The morning light across her face almost chiaroscuro. I steal glances at her eating bacon: the muscles of her jaw change the contours of her face -- splashes of light roll up and back from her temple, and below her ear. She's splendid, a Dutch-sized woman with strongly marked features; and she eats with some ferocity. Her breakfast companion is slight: heavily bearded but otherwise rather anemic and wan. Perhaps she'll finish her meal by eating him up.

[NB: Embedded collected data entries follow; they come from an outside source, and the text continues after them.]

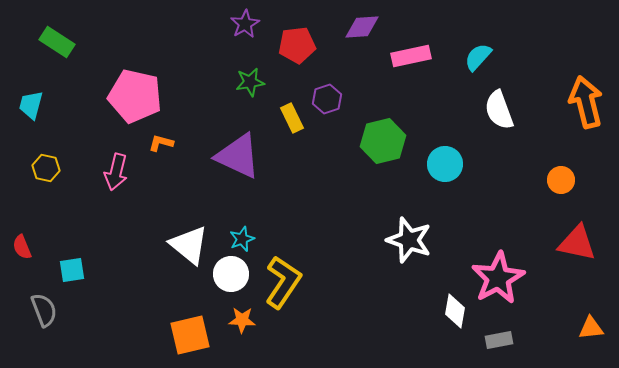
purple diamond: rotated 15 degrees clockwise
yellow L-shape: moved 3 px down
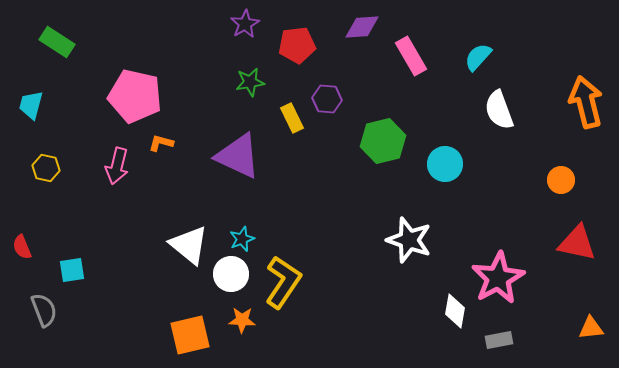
pink rectangle: rotated 72 degrees clockwise
purple hexagon: rotated 24 degrees clockwise
pink arrow: moved 1 px right, 6 px up
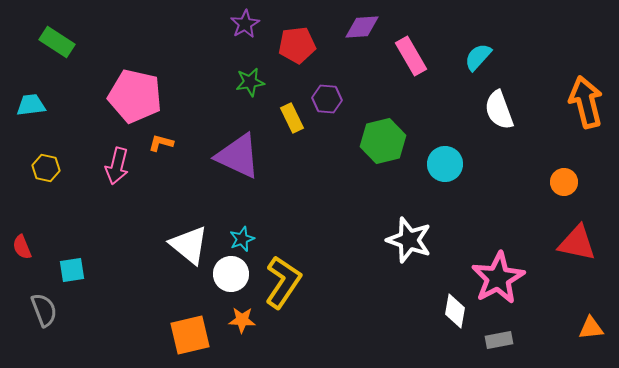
cyan trapezoid: rotated 68 degrees clockwise
orange circle: moved 3 px right, 2 px down
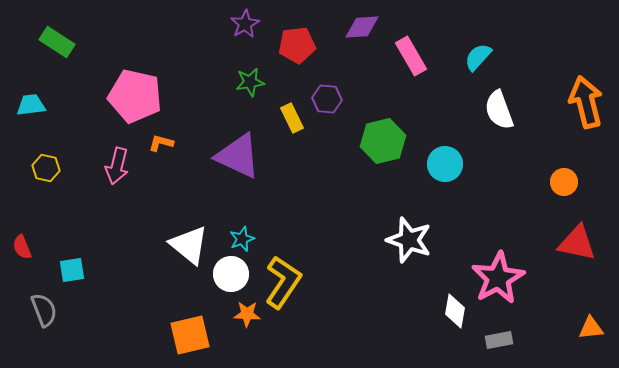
orange star: moved 5 px right, 6 px up
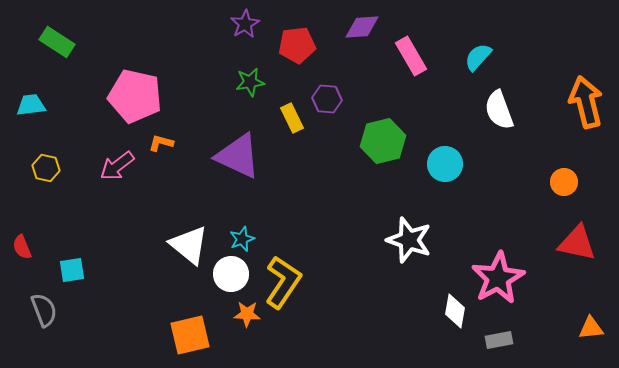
pink arrow: rotated 39 degrees clockwise
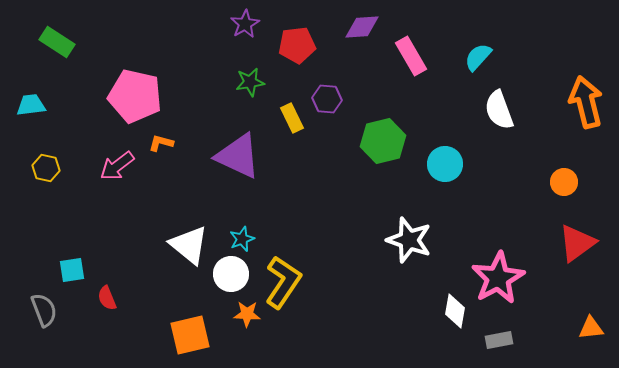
red triangle: rotated 48 degrees counterclockwise
red semicircle: moved 85 px right, 51 px down
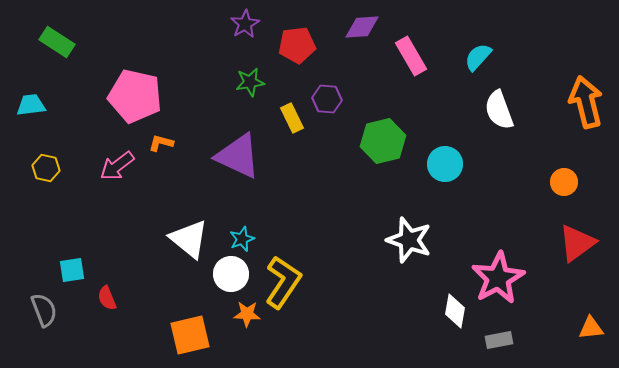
white triangle: moved 6 px up
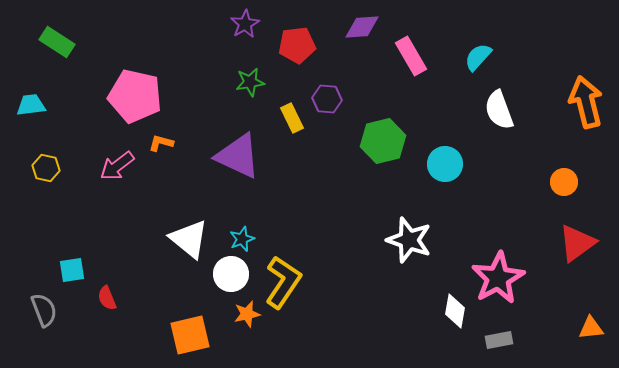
orange star: rotated 16 degrees counterclockwise
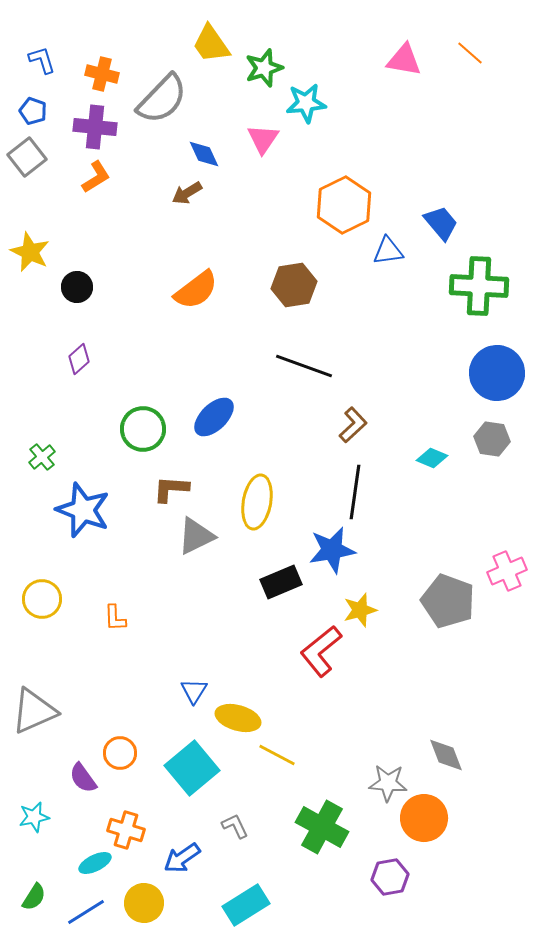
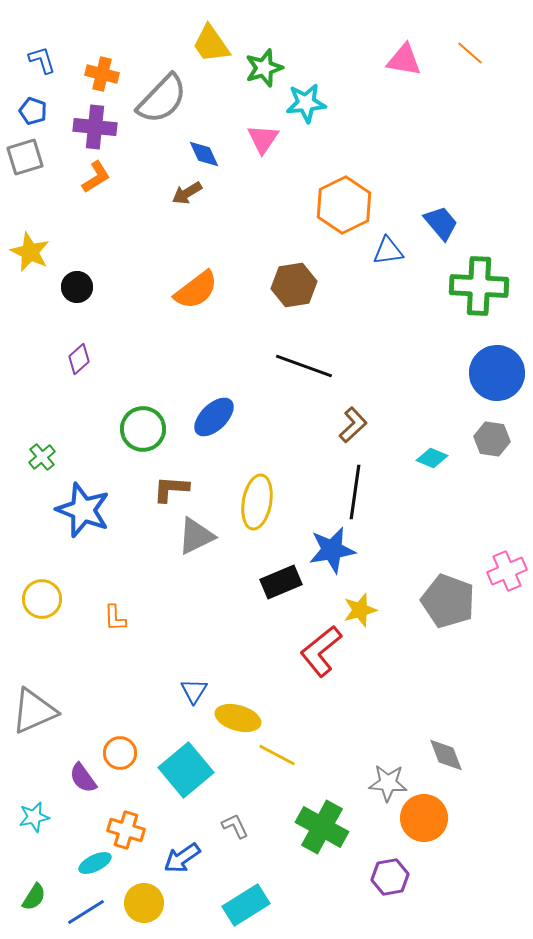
gray square at (27, 157): moved 2 px left; rotated 21 degrees clockwise
cyan square at (192, 768): moved 6 px left, 2 px down
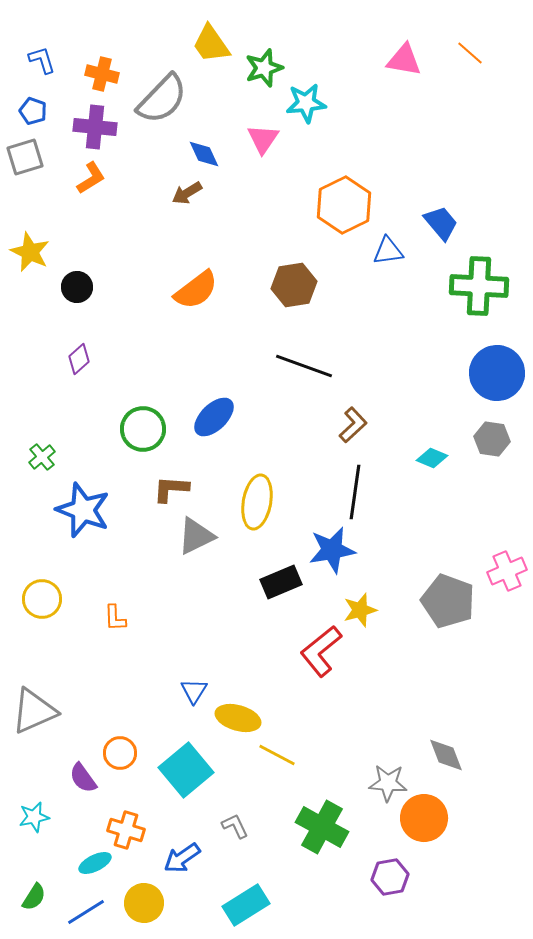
orange L-shape at (96, 177): moved 5 px left, 1 px down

Spring washing in: old maple flower tracked into the house and the car; new green on the trees. I'm reading César Aira's Ema, La Cautiva, and puzzling over it. After a vision of desolation and brutishness, crossing the pampas with horrible soldiers, we arrive at remote Pringles and find a wavering, fragile-feeling paradise. Aira clearly loves the country he grew up in. But disaster and the threat of violence hangs over everything. And the perpetually pregnant Ema, after all, is essentially a slave: she is susceptible to paradise only because she accepts everything so readily. So it's a disturbing book: one of those books that you take up reluctantly, when you're halfway through, because you don't think it's going to end well. I wish my Spanish was better: some of Aira's philosophical flights just leave me puzzled. And, sure as I am that South America holds wonders, am I really supposed to believe in a hundred-pound duck? Perplexities.
I get stronger, more solitary, more morose. It's a bit of a theme now, I guess. But I'm glad that Spring is here. I'm ready to shake off Winter and misanthropy.